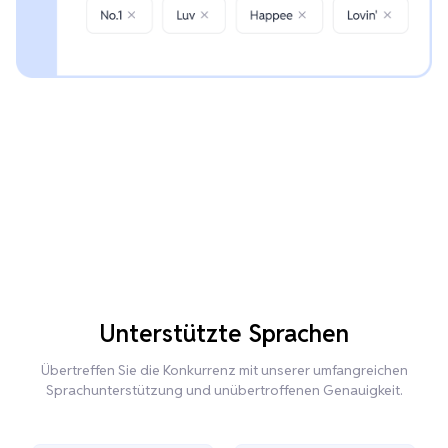
Unterstützte Sprachen
Übertreffen Sie die Konkurrenz mit unserer umfangreichen
Sprachunterstützung und unübertroffenen Genauigkeit.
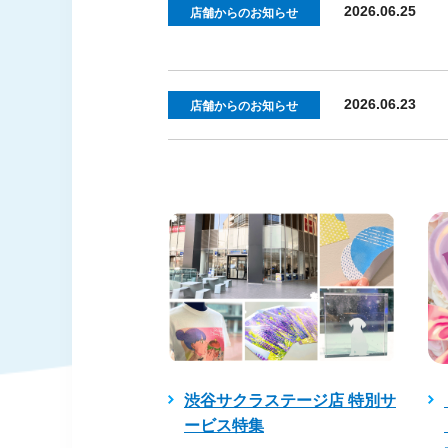
2026.06.25
店舗からのお知らせ
2026.06.23
店舗からのお知らせ
渋谷サクラステージ店 特別サ
ービス特集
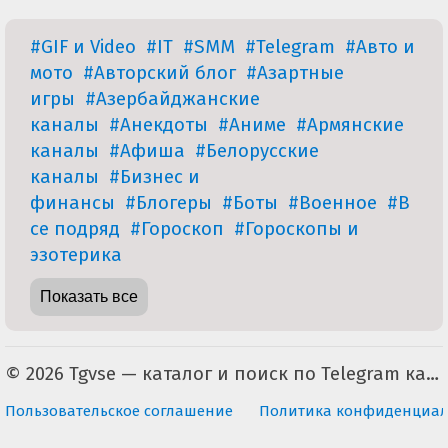
#GIF и Video
#IT
#SMM
#Telegram
#Авто и
мото
#Авторский блог
#Азартные
игры
#Азербайджанские
каналы
#Анекдоты
#Аниме
#Армянские
каналы
#Афиша
#Белорусские
каналы
#Бизнес и
финансы
#Блогеры
#Боты
#Военное
#В
се подряд
#Гороскоп
#Гороскопы и
эзотерика
Показать все
© 2026 Tgvse — каталог и поиск по Telegram каналам (неофициальный). По всем вопросам пишите на tgvse.ru@gmail.com
Пользовательское соглашение
Политика конфиденциал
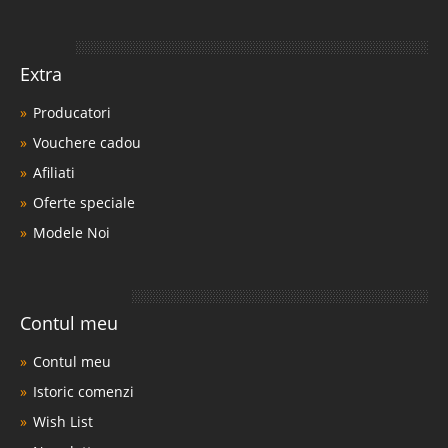
Extra
Producatori
Vouchere cadou
Afiliati
Oferte speciale
Modele Noi
Contul meu
Contul meu
Istoric comenzi
Wish List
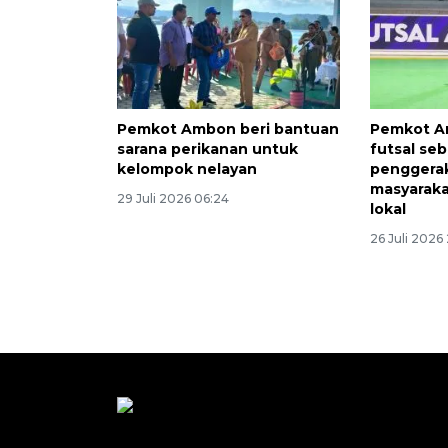
Pemkot Ambon beri bantuan
Pemkot A
sarana perikanan untuk
futsal se
kelompok nelayan
penggera
masyaraka
29 Juli 2026 06:24
lokal
26 Juli 2026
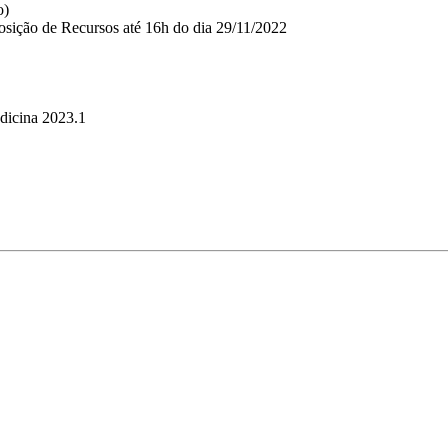
o)
posição de Recursos até 16h do dia 29/11/2022
dicina 2023.1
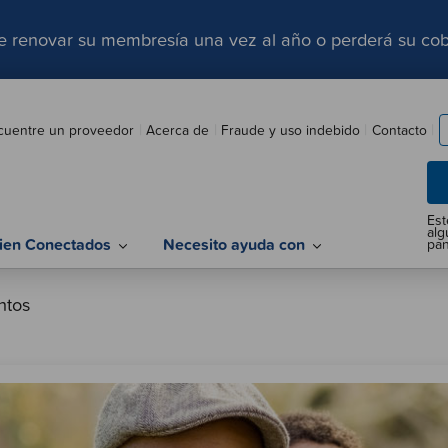
be renovar su membresía una vez al año o perderá su cob
cuentre un proveedor
Acerca de
Fraude y uso indebido
Contacto
ien Conectados
Necesito ayuda con
ntos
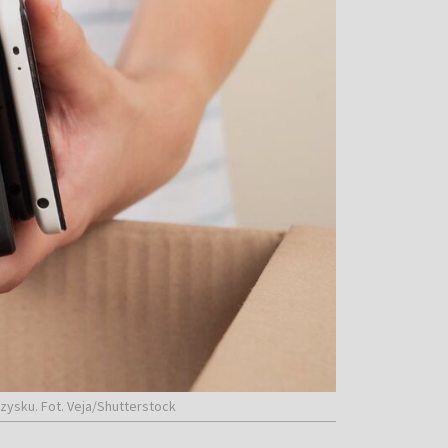
zysku. Fot. Veja/Shutterstock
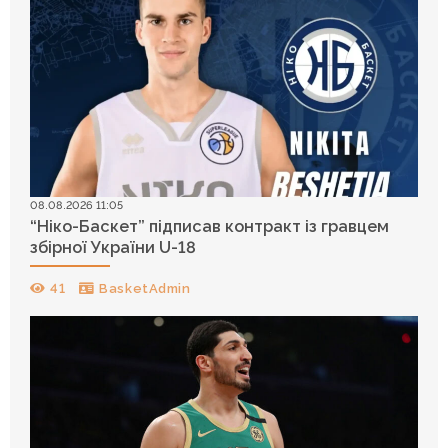
08.08.2026 11:05
“Ніко-Баскет” підписав контракт із гравцем
збірної України U-18
41
BasketAdmin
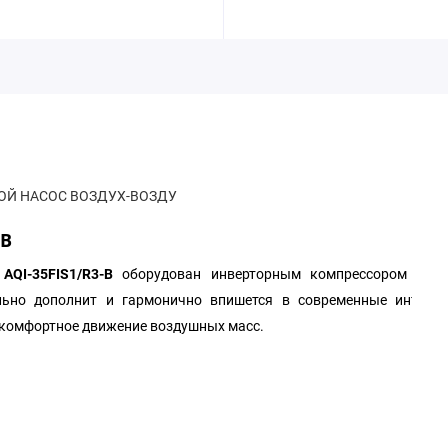
ОВОЙ НАСОС ВОЗДУХ-ВОЗДУ
-B
 AQI-35FIS1/R3-B
оборудован инверторным компрессором с м
льно дополнит и гармонично впишется в современные интерь
 комфортное движение воздушных масс.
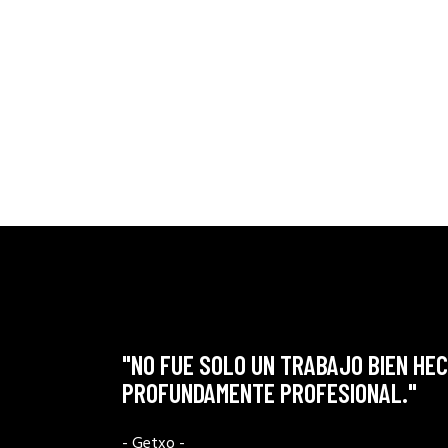
"NO FUE SOLO UN TRABAJO BIEN HECH
PROFUNDAMENTE PROFESIONAL."
- Getxo -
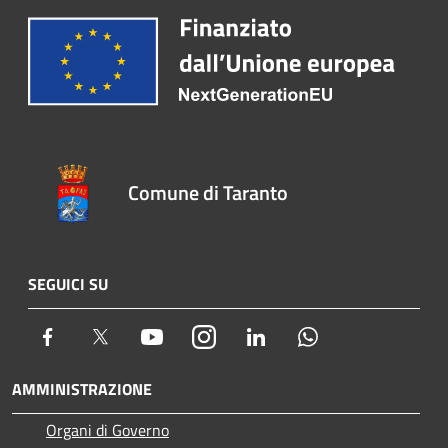
Comune di Taranto
SEGUICI SU
Facebook
Twitter
Youtube
Instagram
LinkedIn
Whatsapp
AMMINISTRAZIONE
Organi di Governo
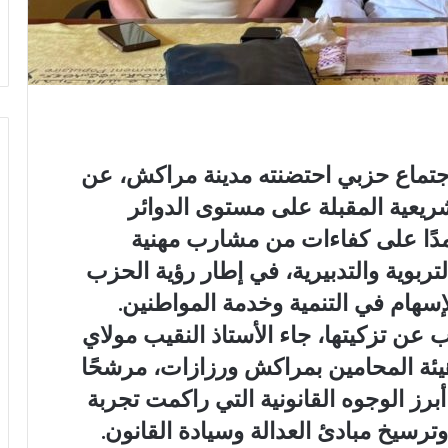
تماع حزبي احتضنته مدينة مراكش، عن
ريعية المقبلة على مستوى الدوائر
عتمدًا على كفاءات من مشارب مهنية
لتربوية والتدبيرية، في إطار رؤية الحزب
إسهام في التنمية وخدمة المواطنين.
عن تزكيتها، جاء الأستاذ النقيب مولاي
يئة المحامين بمراكش ورزازات، مرشحًا
أبرز الوجوه القانونية التي راكمت تجربة
رسيخ مبادئ العدالة وسيادة القانون.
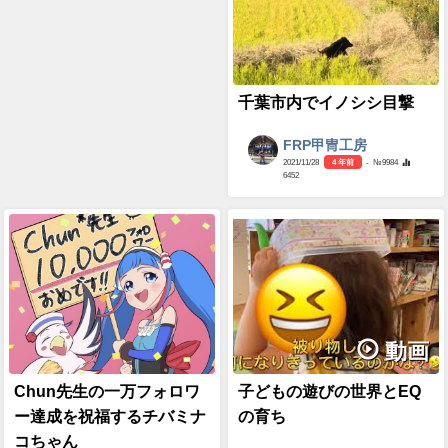
千葉市内でイノシシ目撃
FRP甲冑工房
2021/11/28
4 年前
- №9984
6452
動画
Chun先生の一万フォロワ
子どもの遊びの世界とEQ
ー達成を祝福するチバミナ
の育ち
コちゃん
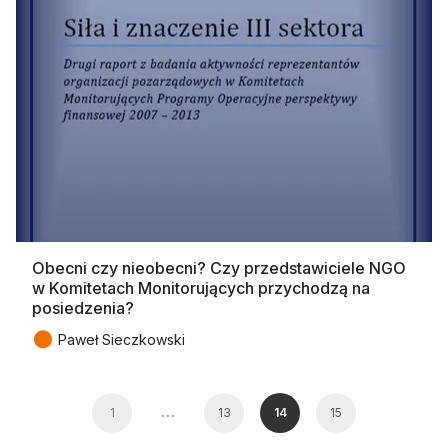
Obecni czy nieobecni? Czy przedstawiciele NGO
w Komitetach Monitorujących przychodzą na
posiedzenia?
●
Paweł Sieczkowski
…
1
13
14
15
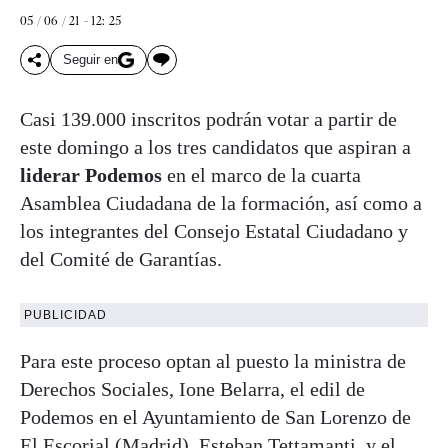
05 / 06 / 21 - 12: 25
Seguir en
Casi 139.000 inscritos podrán votar a partir de
este domingo a los tres candidatos que aspiran a
liderar Podemos
en el marco de la cuarta
Asamblea Ciudadana de la formación, así como a
los integrantes del Consejo Estatal Ciudadano y
del Comité de Garantías.
PUBLICIDAD
Para este proceso optan al puesto la ministra de
Derechos Sociales, Ione Belarra, el edil de
Podemos en el Ayuntamiento de San Lorenzo de
El Escorial (Madrid),
Esteban Tettamanti
, y el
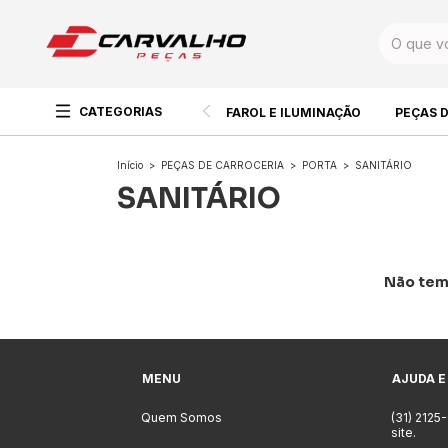
CATEGORIAS
FAROL E ILUMINAÇÃO
PEÇAS 
Início
>
PEÇAS DE CARROCERIA
>
PORTA
>
SANITÁRIO
SANITÁRIO
Não temo
MENU
AJUDA E
Quem Somos
(31) 2125
site.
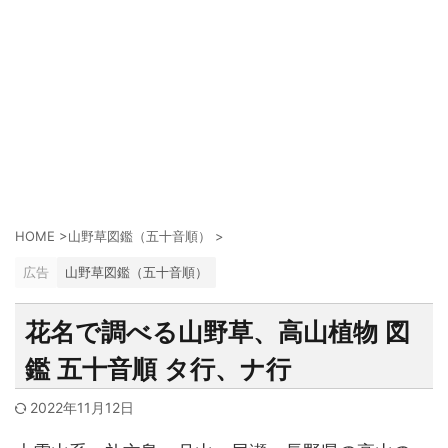
HOME
>
山野草図鑑（五十音順）
>
広告
山野草図鑑（五十音順）
花名で調べる山野草、高山植物 図
鑑 五十音順 タ行、ナ行
2022年11月12日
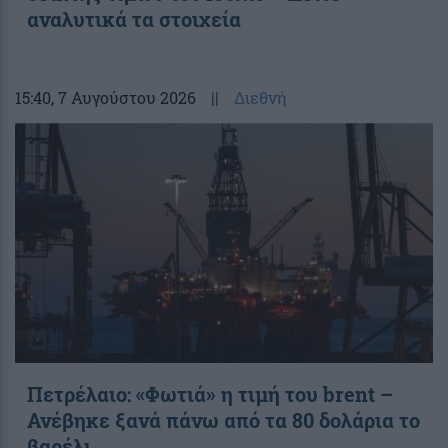
αναλυτικά τα στοιχεία
15:40
, 7 Αυγούστου 2026
||
Διεθνή
Πετρέλαιο: «Φωτιά» η τιμή του brent –
Ανέβηκε ξανά πάνω από τα 80 δολάρια το
βαρέλι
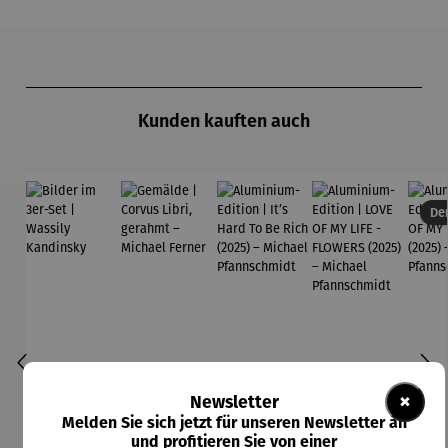
Produktgalerie überspringen
Kunden kauften auch
Der
×
Newsletter
Melden Sie sich jetzt für unseren Newsletter an
und profitieren Sie von einer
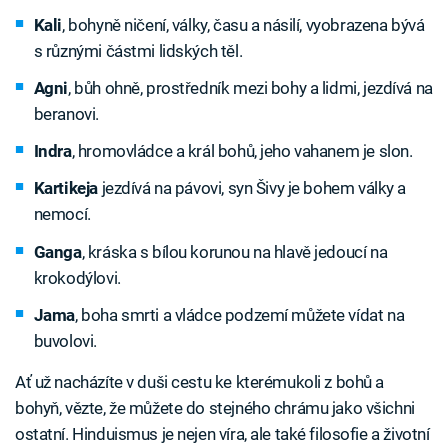
Kali
, bohyně ničení, války, času a násilí, vyobrazena bývá
s různými částmi lidských těl.
Agni
, bůh ohně, prostředník mezi bohy a lidmi, jezdívá na
beranovi.
Indra
, hromovládce a král bohů, jeho vahanem je slon.
Kartikeja
jezdívá na pávovi, syn Šivy je bohem války a
nemocí.
Ganga
, kráska s bílou korunou na hlavě jedoucí na
krokodýlovi.
Jama
, boha smrti a vládce podzemí můžete vídat na
buvolovi.
Ať už nacházíte v duši cestu ke kterémukoli z bohů a
bohyň, vězte, že můžete do stejného chrámu jako všichni
ostatní. Hinduismus je nejen víra, ale také filosofie a životní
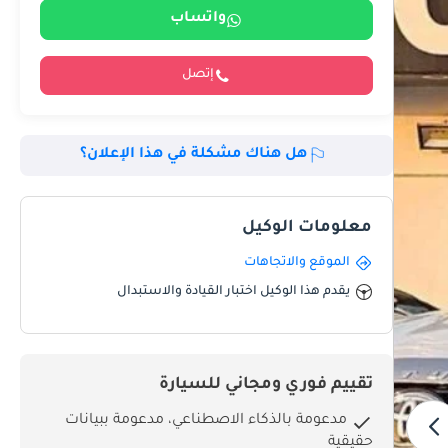
واتساب
إتصل
هل هناك مشكلة في هذا الإعلان؟
معلومات الوكيل
الموقع والاتجاهات
يقدم هذا الوكيل اختبار القيادة والاستبدال
تقييم فوري ومجاني للسيارة
مدعومة بالذكاء الاصطناعي، مدعومة ببيانات
حقيقية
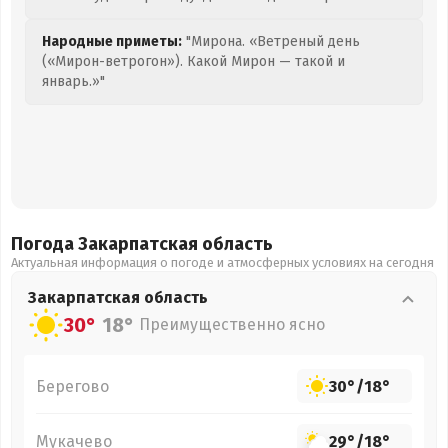
Народные приметы:
"Мирона. «Ветреный день
(«Мирон-ветрогон»). Какой Мирон — такой и
январь.»"
Погода Закарпатская
область
Актуальная информация о погоде и атмосферных условиях на сегодня
Закарпатская
область
30°
18°
Преимущественно ясно
Берегово
30°
/
18°
Мукачево
29°
/
18°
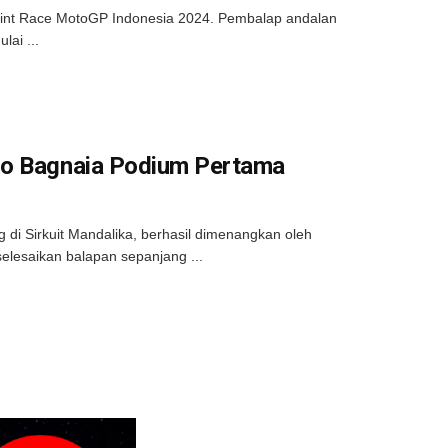
Sprint Race MotoGP Indonesia 2024. Pembalap andalan
lai ...
co Bagnaia Podium Pertama
di Sirkuit Mandalika, berhasil dimenangkan oleh
selesaikan balapan sepanjang ...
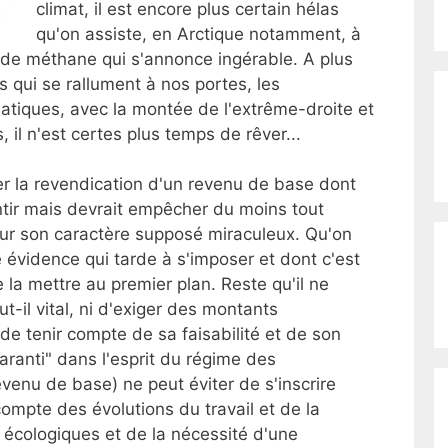
climat, il est encore plus certain hélas
qu'on assiste, en Arctique notamment, à
e méthane qui s'annonce ingérable. A plus
s qui se rallument à nos portes, les
tiques, avec la montée de l'extrême-droite et
 il n'est certes plus temps de rêver...
r la revendication d'un revenu de base dont
entir mais devrait empêcher du moins tout
sur son caractère supposé miraculeux. Qu'on
 évidence qui tarde à s'imposer et dont c'est
 la mettre au premier plan. Reste qu'il ne
ut-il vital, ni d'exiger des montants
de tenir compte de sa faisabilité et de son
aranti" dans l'esprit du régime des
evenu de base) ne peut éviter de s'inscrire
compte des évolutions du travail et de la
écologiques et de la nécessité d'une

**Written task**
Gather every line in the records that contains the string "Telegram". Treat uppercase and lowercase letters as different.

**Output of the exercise**
#Telegram
© 2026 Tgvse — каталог и поиск по Telegram каналам (неофициальный). По всем вопросам пишите на tgvse.ru@gmail.com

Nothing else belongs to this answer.